А "страшилки" о том таинственном жителе бурелома, действительно, ходили очень давно. Жертвами его, если на них полагаться, стали целых три человека, задранных зверем в разное время и в разных же, причем вне заповедного леса, местах — на берегу Козочки, недалеко от веси, на выпасах и у дальних полей. А вот о последней, я и сама знала не понаслышке, так как случилось это всего восемь лет тому назад. Забрел тогда в Купавную, по какой-то, ведомой только ему, оказии, блаженный старец. Вроде, никому лиха не нажелал. Везде, в чьи бы калитки клюкой не стучался, его привечали. Правда, и спроваживали скоренько (до следующей "счастливой" калитки). Потому, как поверье есть у местных: устами калики глаголет истина. Вот и боялись, видно, как бы и им чего лишнего не "наглаголели". А батюшка Угост не испугался, сойдясь со старцем в аккурат на середине его "продовольственного" шествия вдоль улицы. Правда, многознающие потом утверждали, что волхв в тот момент, тоже свое, аналогичное, шествие совершал, приуроченное к ритуалу "начала уборочной страды". Так они и встретились. Но, о чем говорили, не знает никто. Сообщают лишь, что на прощанье старец нашему грозному волхву раскланялся, а батюшка Угост ему вслед плюнул. Хотя, есть встречное мнение, что, все наоборот было.

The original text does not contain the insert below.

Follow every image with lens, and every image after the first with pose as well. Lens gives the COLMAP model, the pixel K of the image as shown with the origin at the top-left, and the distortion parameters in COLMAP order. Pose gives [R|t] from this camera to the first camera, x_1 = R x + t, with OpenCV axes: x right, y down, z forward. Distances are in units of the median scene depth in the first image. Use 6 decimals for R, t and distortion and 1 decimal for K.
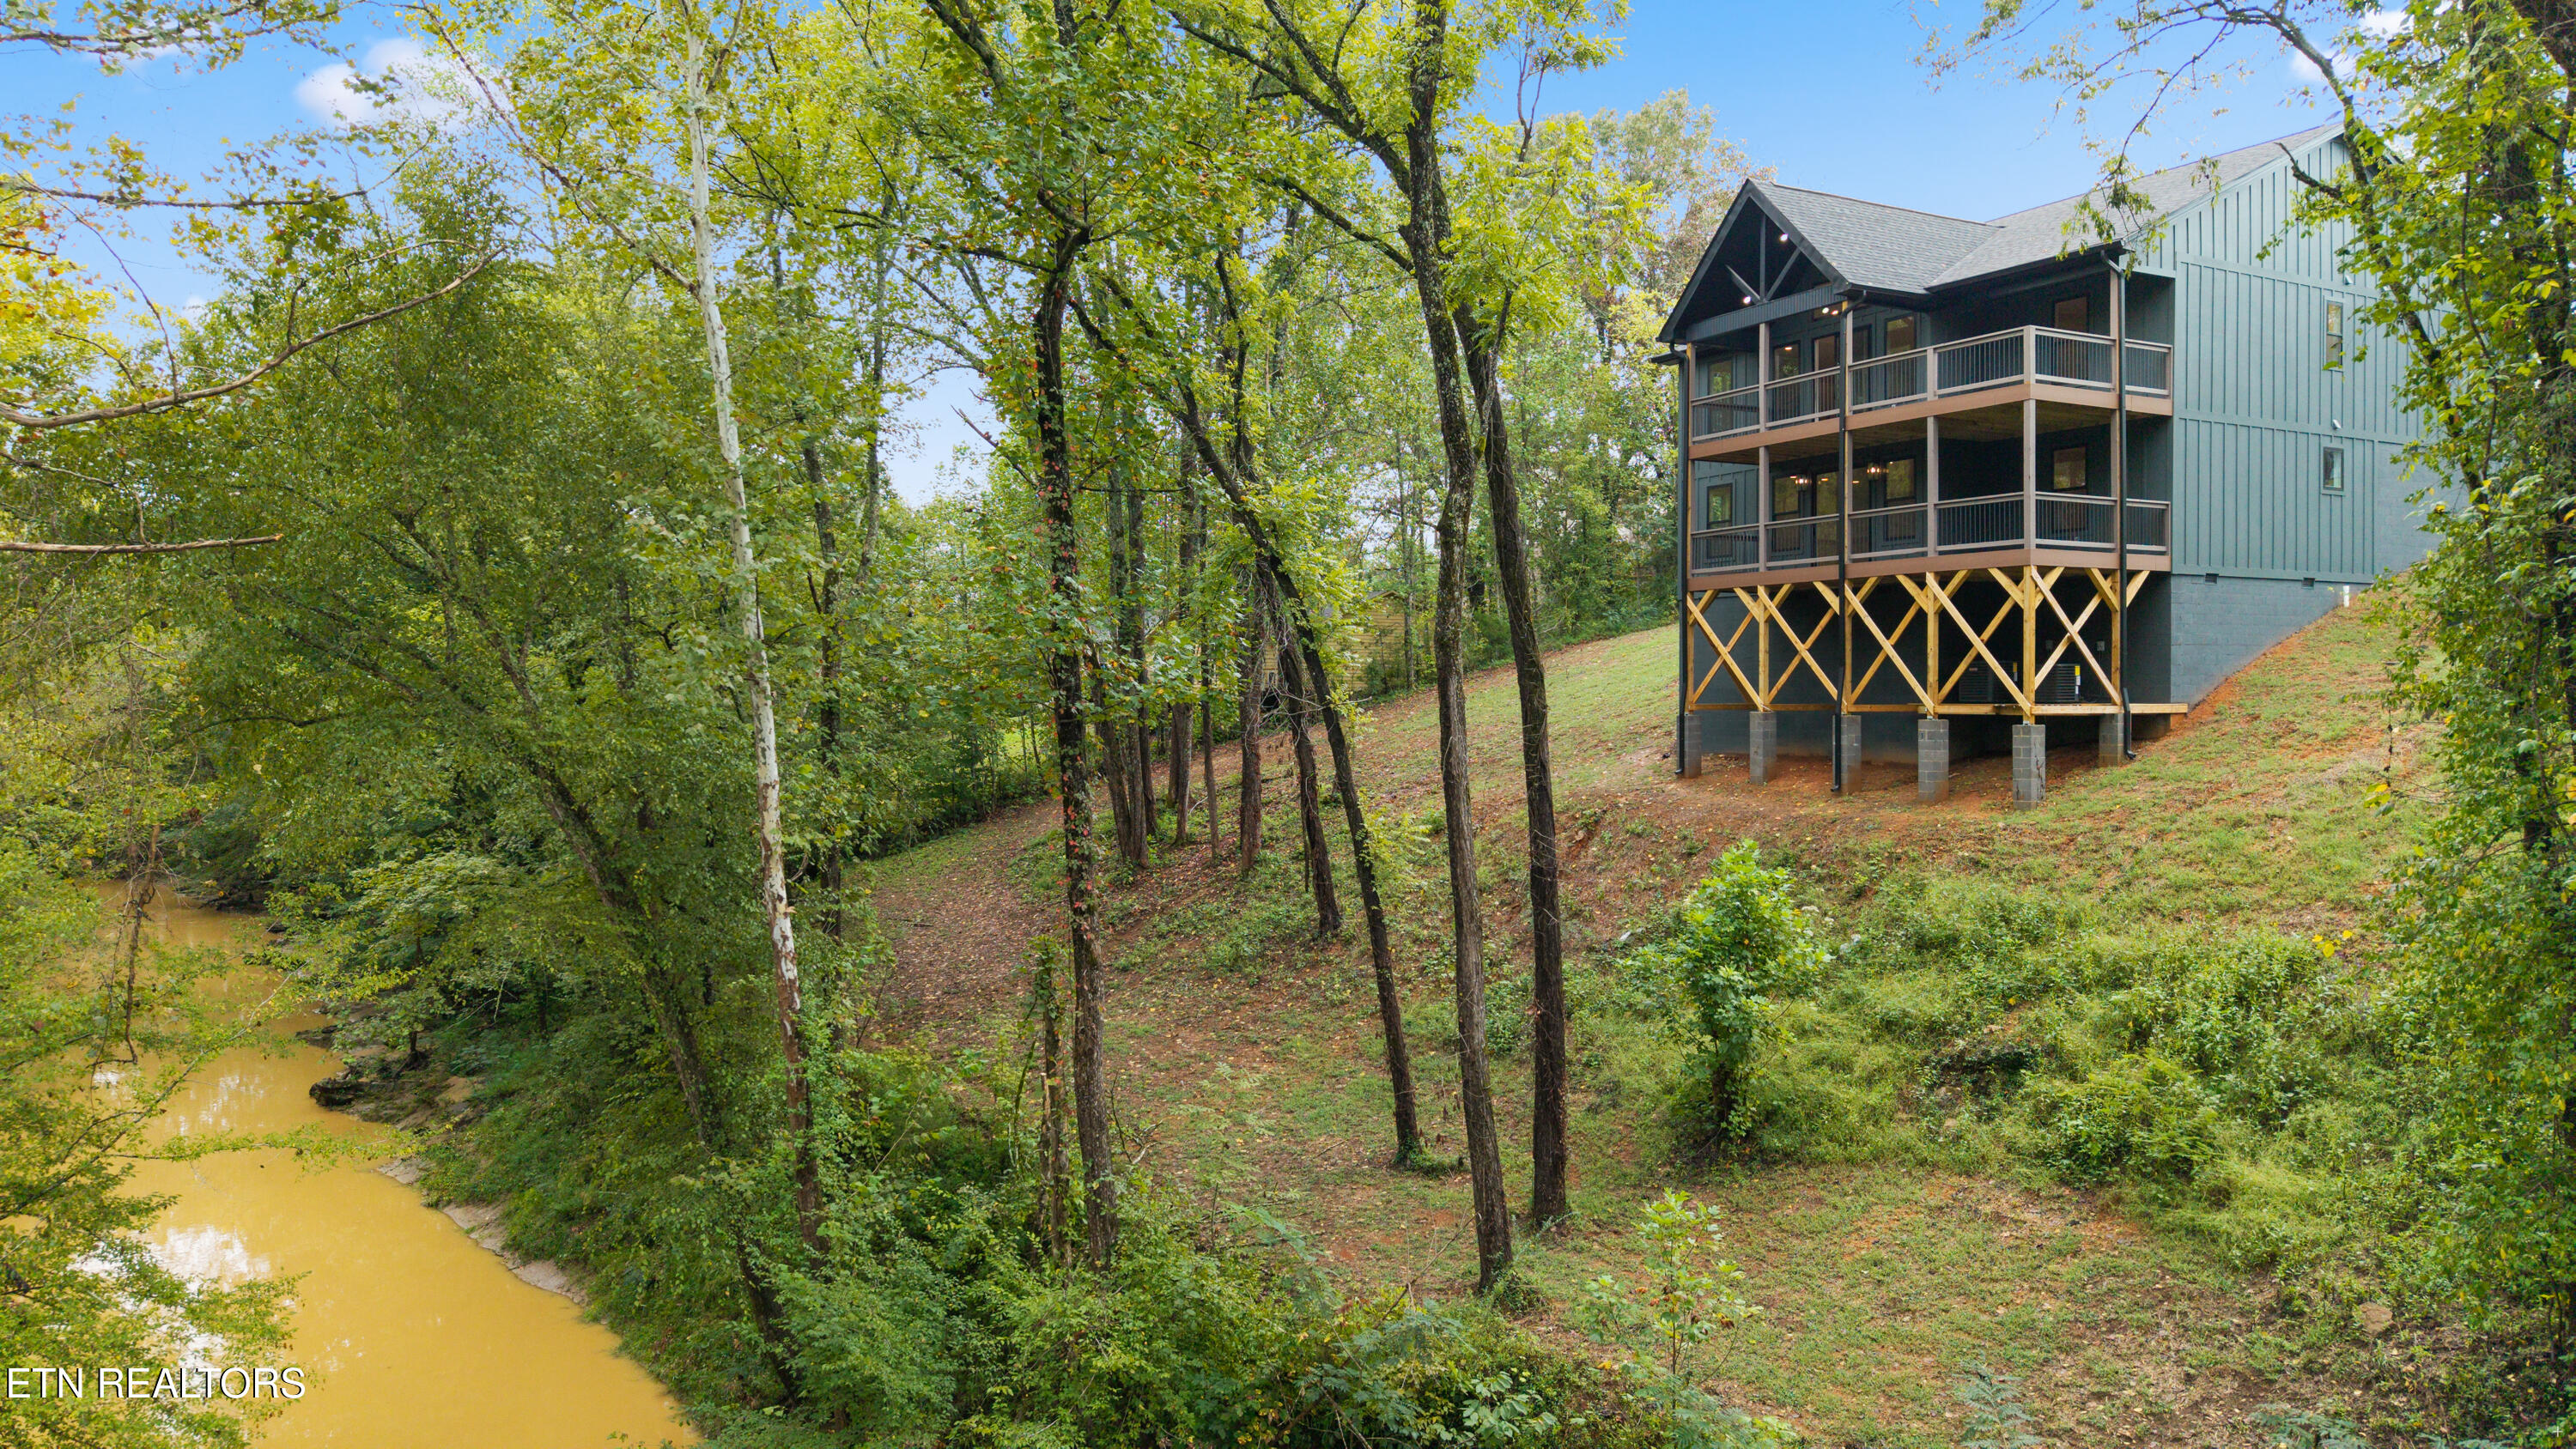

Да только нашли потом того пришлеца рядом с охранными придорожными идолами, когда на заре пастухи стадо погнали. И с такими наглядными "доказательствами" на изуродованном тщедушном тельце, что, махом присовокупили и этого несчастного к тем трем, первым медвежьим жертвам. А после, тоже скоренько, найденные останки схоронили — на кладбищенском весевом холме, обозначив их последнее пристанище лишь скромным камушком, да воткнутой рядом клюкой с бороздами на ней от острых медвежьих когтей.